» CONSIGNES
**1)** Recopiez mot pour mot le passage de l'entretien sur Houellebecq, de "Marianne : Comment" jusqu'à "de Bernard Maris.".
**2)** Traduisez en anglais la phrase suivante de l'entretien sur Houellebecq : « Lors de nos déjeuners ou de nos dîners, nous aimions rivaliser de citations de l'écrivain. »

Marianne : Comment en être venu à écrire un Houellebecq politique ? On y voit forcément un clin d’œil au Houellebecq économiste de feu Bernard Maris…
Christian Authier : Michel Houellebecq, que j’ai découvert en 1995 un an après la parution d’Extension du domaine de la lutte , m’a d’emblée paru un écrivain éminemment politique. La suite de son œuvre n’a pas démenti cette intuition, bien au contraire. Au fil des ans, il m’a semblé qu’une relecture politique de ses livres comme de ses interviews ou interventions publiques était pertinente. Quant au titre de ce livre, il est en effet un clin d’œil affirmé et un hommage au Houellebecq économiste de Bernard Maris.
« Un contemporain capital, au même titre que Balzac pour le XIXe siècle. »
J’ai eu le privilège d’avoir Bernard Maris comme professeur d’économie à l’IEP de Toulouse, puis celui de devenir son ami. Bernard adorait le romancier Houellebecq, au-delà même de sa vision de l’économie. Lors de nos déjeuners ou de nos dîners, nous aimions rivaliser de citations de l’écrivain. Je me souviens aussi que, le 7 janvier 2015, date de la sortie de Soumission et de l’attentat contre Charlie Hebdo , le dernier article de Bernard Maris fut consacré au roman de Michel Houellebecq.

» ENTRÉES RÉPERTORIÉES
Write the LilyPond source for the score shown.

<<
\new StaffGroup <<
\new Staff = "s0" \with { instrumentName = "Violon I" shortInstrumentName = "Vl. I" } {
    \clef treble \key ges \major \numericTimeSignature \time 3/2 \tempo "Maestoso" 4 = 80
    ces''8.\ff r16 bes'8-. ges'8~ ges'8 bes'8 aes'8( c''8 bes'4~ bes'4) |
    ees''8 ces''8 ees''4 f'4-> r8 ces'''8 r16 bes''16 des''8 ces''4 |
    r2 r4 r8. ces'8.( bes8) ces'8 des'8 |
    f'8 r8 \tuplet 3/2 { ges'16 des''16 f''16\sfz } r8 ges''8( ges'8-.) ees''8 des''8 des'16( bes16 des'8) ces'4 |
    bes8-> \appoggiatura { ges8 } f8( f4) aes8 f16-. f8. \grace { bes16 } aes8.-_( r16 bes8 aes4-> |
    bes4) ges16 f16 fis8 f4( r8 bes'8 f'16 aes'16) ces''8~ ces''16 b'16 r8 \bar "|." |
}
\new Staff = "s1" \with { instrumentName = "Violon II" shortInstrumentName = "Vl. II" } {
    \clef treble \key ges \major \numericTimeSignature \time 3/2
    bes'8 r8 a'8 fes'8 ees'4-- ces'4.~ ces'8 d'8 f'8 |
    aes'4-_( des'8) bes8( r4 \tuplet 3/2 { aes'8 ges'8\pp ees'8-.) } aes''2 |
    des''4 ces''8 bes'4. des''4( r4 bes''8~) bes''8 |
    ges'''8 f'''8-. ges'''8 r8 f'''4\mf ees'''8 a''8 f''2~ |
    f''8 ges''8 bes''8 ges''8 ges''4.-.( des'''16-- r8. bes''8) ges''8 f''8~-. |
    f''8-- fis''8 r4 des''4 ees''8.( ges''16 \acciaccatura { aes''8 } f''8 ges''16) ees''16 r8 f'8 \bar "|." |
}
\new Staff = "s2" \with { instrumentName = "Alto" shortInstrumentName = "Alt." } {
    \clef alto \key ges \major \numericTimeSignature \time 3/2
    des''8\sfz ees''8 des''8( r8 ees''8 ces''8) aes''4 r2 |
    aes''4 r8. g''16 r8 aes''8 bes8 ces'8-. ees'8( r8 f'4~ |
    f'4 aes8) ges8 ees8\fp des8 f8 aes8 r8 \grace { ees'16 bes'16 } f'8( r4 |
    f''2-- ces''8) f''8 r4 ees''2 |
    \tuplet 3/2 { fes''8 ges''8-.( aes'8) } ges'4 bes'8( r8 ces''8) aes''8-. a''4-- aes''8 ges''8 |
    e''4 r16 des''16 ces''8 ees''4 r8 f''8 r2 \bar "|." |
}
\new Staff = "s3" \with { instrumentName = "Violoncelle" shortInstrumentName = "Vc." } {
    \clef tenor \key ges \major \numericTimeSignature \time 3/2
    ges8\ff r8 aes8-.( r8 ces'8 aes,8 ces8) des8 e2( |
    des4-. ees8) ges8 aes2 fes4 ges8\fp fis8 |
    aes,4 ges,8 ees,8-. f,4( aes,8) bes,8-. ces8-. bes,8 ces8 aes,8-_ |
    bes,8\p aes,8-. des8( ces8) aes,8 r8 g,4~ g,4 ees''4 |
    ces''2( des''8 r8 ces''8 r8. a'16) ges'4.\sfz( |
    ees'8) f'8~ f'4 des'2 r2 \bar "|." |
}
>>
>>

» RÉPONSES DANS L'ORDRE
**1)**
Marianne : Comment en être venu à écrire un Houellebecq politique ? On y voit forcément un clin d’œil au Houellebecq économiste de feu Bernard Maris…
Christian Authier : Michel Houellebecq, que j’ai découvert en 1995 un an après la parution d’Extension du domaine de la lutte , m’a d’emblée paru un écrivain éminemment politique. La suite de son œuvre n’a pas démenti cette intuition, bien au contraire. Au fil des ans, il m’a semblé qu’une relecture politique de ses livres comme de ses interviews ou interventions publiques était pertinente. Quant au titre de ce livre, il est en effet un clin d’œil affirmé et un hommage au Houellebecq économiste de Bernard Maris.

**2)** During our lunches or dinners, we liked to vie with each other in quoting the writer.